Otomotiv endüstrisi olarak 2019 yılı için temel hedef 2018 yılında ulaşılan ihracat rakamının üzerinde bir ihracata imza atıyor. AB pazarında durgunluk gözleniyor ve 2019 yılının AB pazarı için 2018 yılı ile benzer seyretmesi bekleniyor. Brexit süreci ve küresel ticaret savaşları önümüzde risk faktörü olarak duruyor. Bu yılın özellikle ilk yarısında parite kaynaklı ihracat kaybının, otomotiv ihracatını olumsuz etkileyeceğini öngörülüyor. İran’a yönelik ambargoların ABD tarafından yeniden devreye alınması bu ülkeye yönelik ihracatı olumsuz etkiliyor. Buna rağmen otomotiv endüstrisi için 2019 yılı ihracat hedefi 32 milyar dolar olarak belirlendi.

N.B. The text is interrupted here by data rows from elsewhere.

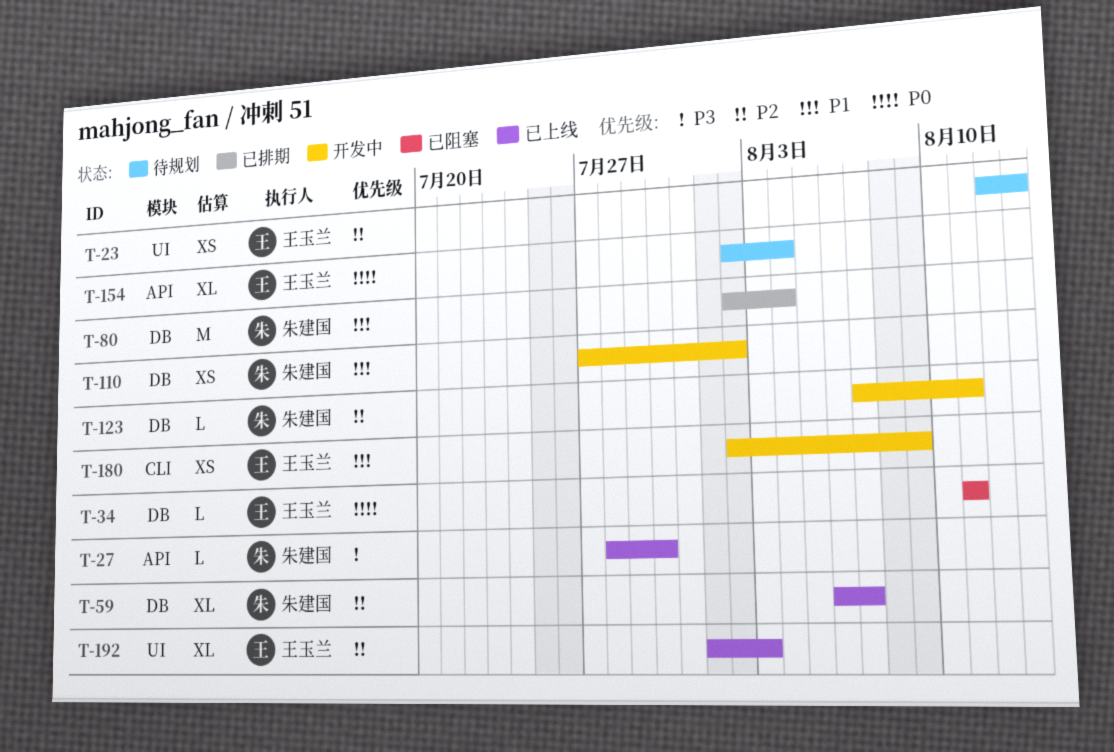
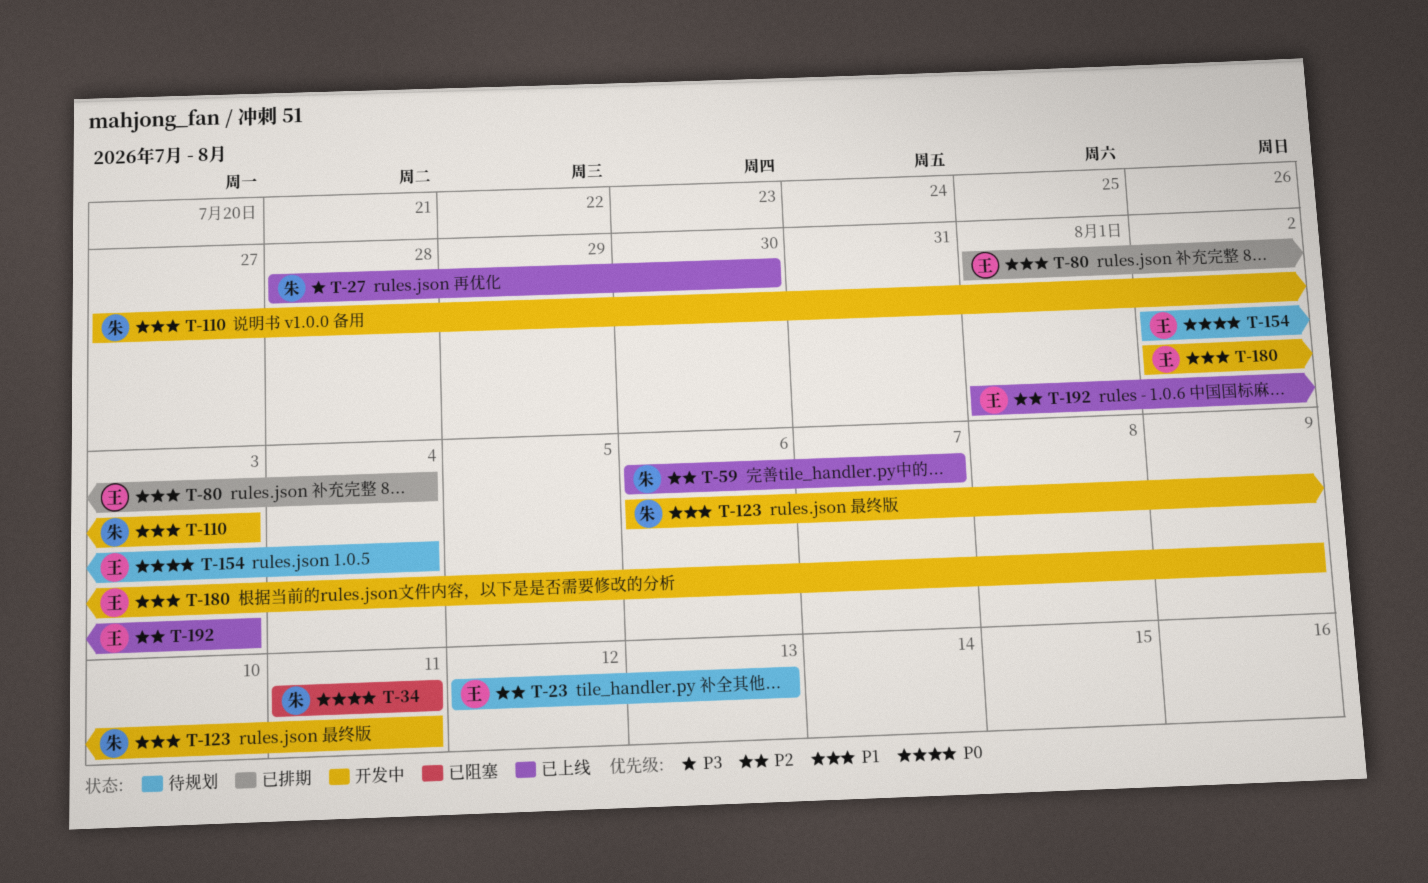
T-34, owner: 王玉兰 -> 朱建国
T-80, owner: 朱建国 -> 王玉兰
T-80, start: Aug 2 -> Aug 1
T-110, due: Aug 2 -> Aug 3
T-123, priority: P2 -> P1
T-123, start: Aug 7 -> Aug 6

Bu yılın ilk dört ayında ihracat azaldı
Sektörün bu yılın ilk dört ayında otomotiv ihracatı yüzde 7 geriledi ve 10.4 milyar dolar olarak gerçekleşti. İlk dört ayda euro/dolar paritesinin geçen yıla göre düşük seyretmesinden dolayı oluşan ihracat kaybı yaklaşık 700 milyon dolar oldu. Yılın ilk yarısının bu şeklide devam etmesi, yılın ikinci yarısından itibaren paritenin geçen yıl ile dengelenmesi bekleniyor.
Bu yılın üçte birini geride bırakırken özellikle binek otomobiller ihracatındaki yüzde 14 düşüş dikkat çekiyor. Bu dönemde otobüs-minibüs-midibüs ihracatı ise yüzde 18 artış gösterdi. AB binek otomobiller pazarı ocak-mart döneminde yüzde 3.3 daraldı. AB pazarındaki daralma da binek otomobiller ihracata olumsuz yansıyor. Ancak tüm bu olumsuzluklara rağmen 32 milyar dolarlık yıl sonu hedefe ulaşma yönündeki çalışmaların devam ettiği dile getiriliyor.